Imagine this: a sweet house sits on the outskirts of a town in Alabama. One night, eight-year-old Jule wakes up in the dark. Did she hear a noise?

She isn’t sure. The house is quiet.

She goes downstairs in a thin pink nightgown.

On the ground floor, a spike of cold fear goes through her. The living room is trashed, books and papers everywhere. The office is even worse. File cabinets have been tipped over. The computers are gone.

“Mama? Papa?” Little Jule runs back upstairs to look in her parents’ room.

Their beds are empty.

Now she is truly frightened. She slams open the bathroom. They aren’t there. She sprints outside.

The yard is ringed with looming trees. Little Jule is halfway down the walkway when she realizes what she’s seeing there, in the circle of light created by a streetlamp.

Mama and Papa lie in the grass, facedown. Their bodies are crumpled and limp. The blood pools black underneath them. Mama has been shot through the brain. She must have died instantly. Papa is clearly dead, but the only injuries Jule can see are on his arms. He must have bled out from his wounds. He is curled around Mama, as if he thought of only her in his last moments.

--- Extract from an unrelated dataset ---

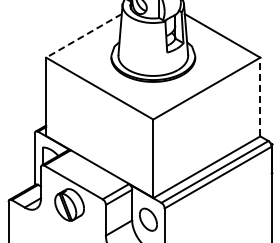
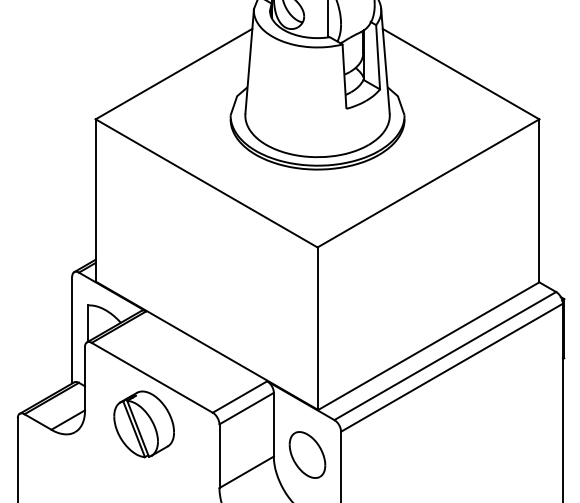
line: (84, 35) -> (175, 73), dashed -> solid
line: (260, 96) -> (539, 199), dashed -> solid

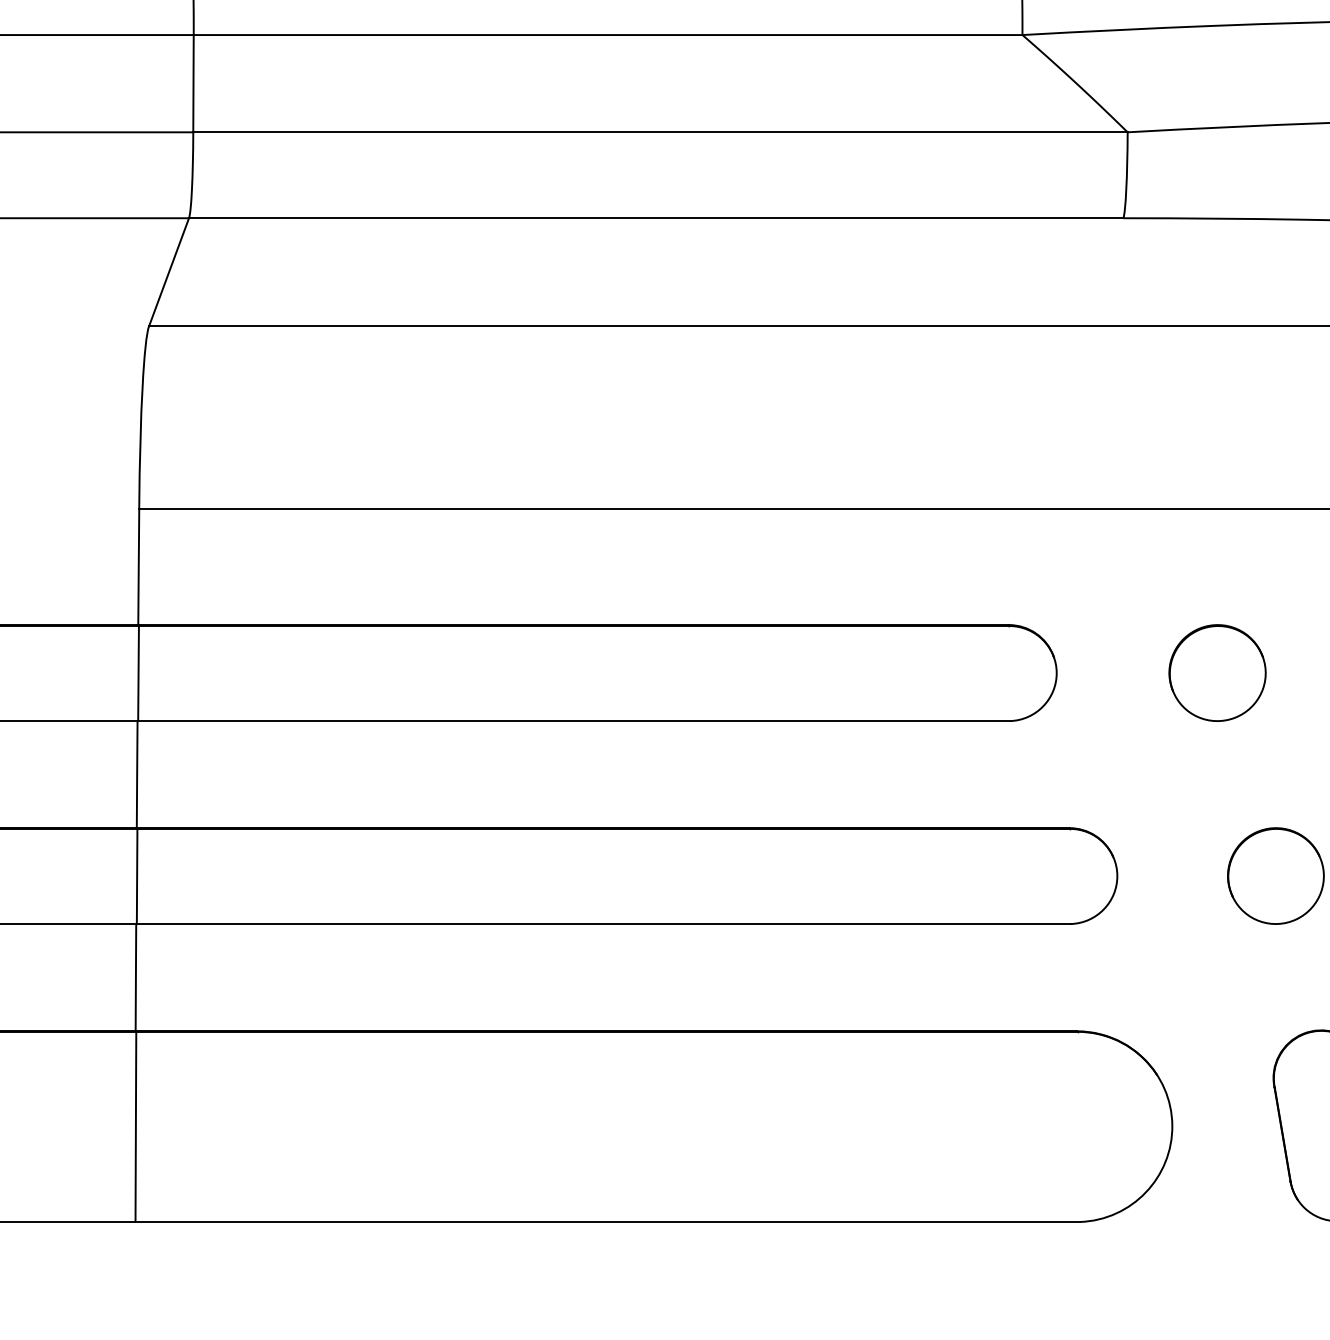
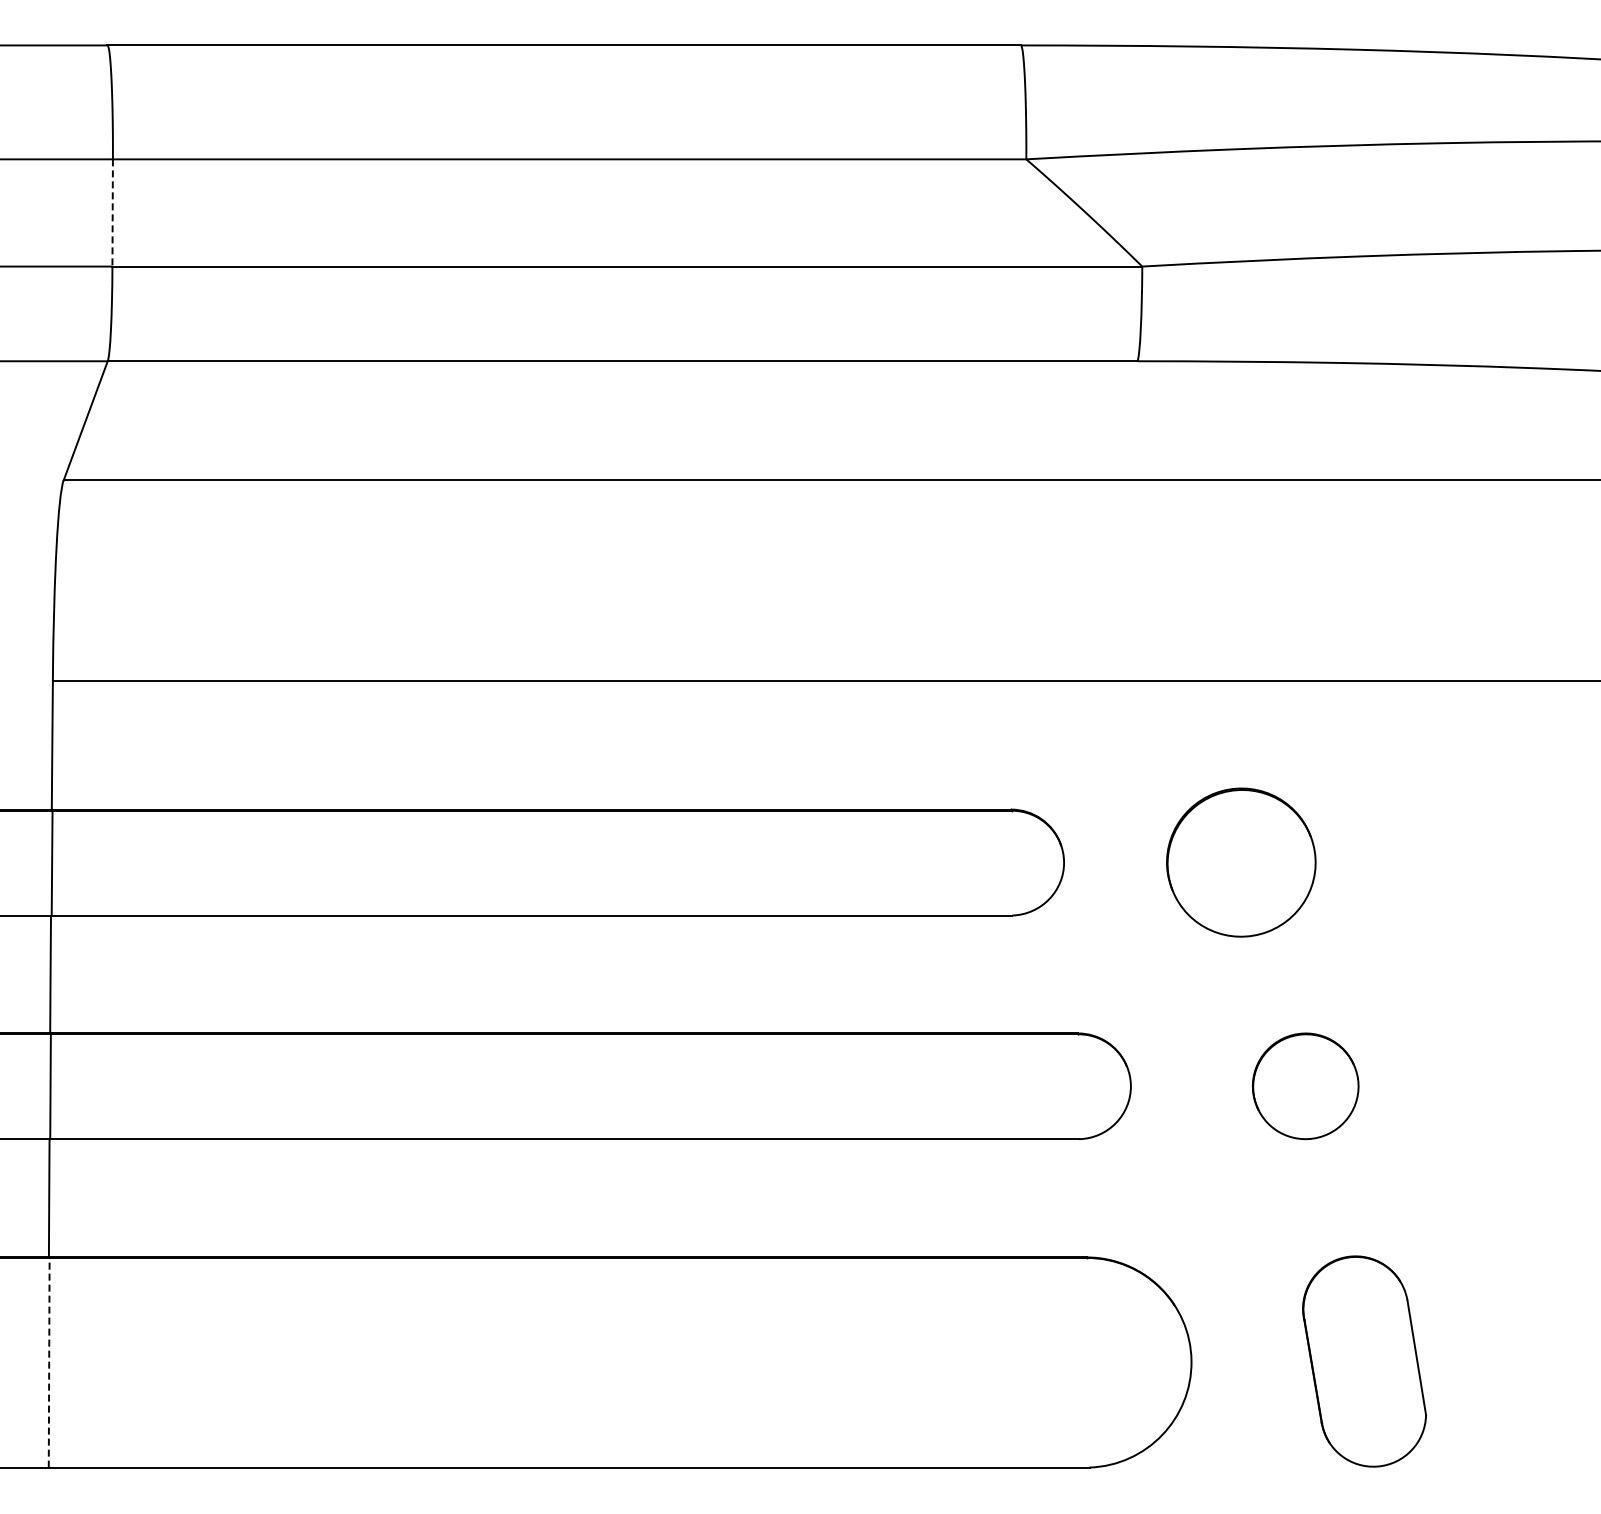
line: (193, 83) -> (112, 212), solid -> dashed
part: (1217, 673) -> (1241, 862), size x1.4
line: (136, 1126) -> (49, 1362), solid -> dashed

Jule runs back into the house to call the police. The phone line is disconnected.

She returns to the yard, wanting to say a prayer, thinking to say goodbye, at least—but her parents’ bodies have disappeared. Their killer has taken them away.

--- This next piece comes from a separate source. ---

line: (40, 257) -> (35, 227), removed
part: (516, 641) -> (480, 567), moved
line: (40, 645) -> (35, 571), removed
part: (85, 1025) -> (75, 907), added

She does not let herself cry. She sits for the rest of the night in that circle of light from the streetlamp, soaking her nightgown in thickening blood.

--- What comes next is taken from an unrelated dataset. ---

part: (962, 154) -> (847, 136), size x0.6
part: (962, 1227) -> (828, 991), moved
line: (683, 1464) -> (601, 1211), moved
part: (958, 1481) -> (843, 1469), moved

For the next two weeks, Little Jule is alone in that ransacked house. She stays strong. She cooks for herself and sorts through the papers left behind, looking for clues. As she reads the documents, she pieces together lives of heroism, power, and secret identities.

One afternoon she is in the attic, looking at old photographs, when a woman in black appears in the room.

The woman steps forward, but Little Jule is quick. She throws a letter opener, hard and fast, but the woman catches it left-handed. Little Jule climbs a pile of boxes, grabs an overhead attic beam, and pulls herself onto it. She runs across the beam and squeezes through a high window onto the roof. Panic thuds in her chest.

The woman takes after her. Jule leaps from the roof to the branches of a neighboring tree and breaks off a sharp stick to use as a weapon. She holds it in her mouth as she climbs down. She is sprinting into the underbrush when the woman shoots her in the ankle.

The pain is intense. Little Jule is sure that her parents’ killer has come to finish her off—but the woman in black helps her up and tends the wound. She removes the bullet and treats the injury with antiseptic.

As she bandages, the woman explains that she is a recruiter. She has been watching these past two weeks. Not only is Jule the child of two exceptionally skilled people, she is a remarkable intellect with a fierce survival instinct. The woman wants to train Jule and help her seek revenge. Since she is something of a long-lost aunt. She knows the secrets those parents kept from their beloved only daughter.

Here begins a highly unusual education. Jule goes to a specialized academy housed in a renovated mansion on an ordinary street in New York City. She learns surveillance techniques, performs backflips, and masters the removal of handcuffs and straitjackets. She wears leather pants and loads her pockets with gadgets. There are lessons in foreign languages, social customs, literature, martial arts, the use of firearms, disguises, various accents, methods of forgery, and fine points of the law. The education lasts ten years. By the time it is complete, Jule has become the kind of woman it would be a great mistake to underestimate.

That was the origin story of Jule West Williams. By the time she was living at the Playa Grande, Jule preferred it to any other story she might tell about herself.





Donovan stopped and opened the driver’s-side door. The light came on inside the car.

“Where are we?” Jule asked. It was dark outside.

“San José del Cabo.”

“This where you live?”

“Not too close.”

Jule was relieved, but it seemed very black out. Shouldn’t there be streetlights and businesses, lit up for the tourist crowd? “Anyone nearby?” she asked.

“I parked in an alley so you wouldn’t be seen getting out of my car.”

Jule crawled out. Her muscles were stiff and her face felt coated in grease. The alley was lined with garbage bins. There was light only from a couple of second-story windows. “Thanks for the ride. Pop the trunk, will you?”

“You said a hundred dollars American when I got you to town.”

“Of course.” Jule took her wallet from her back pocket and paid.

“But now it’s more,” Donovan added.

“What?”

“Three hundred more.”

“I thought we were friends.”

He took a step toward her. “I make you drinks because it’s my job. I pretend to like talking to you, because that’s my job, too. You think I don’t see how you look down at me? Second-best Hulk. What kind of scotch. We’re not friends, Ms. Williams. You’re lying to me half the time, and I’m lying to you all the time.” She could smell liquor spilled on his shirt. His breath was hot in her face.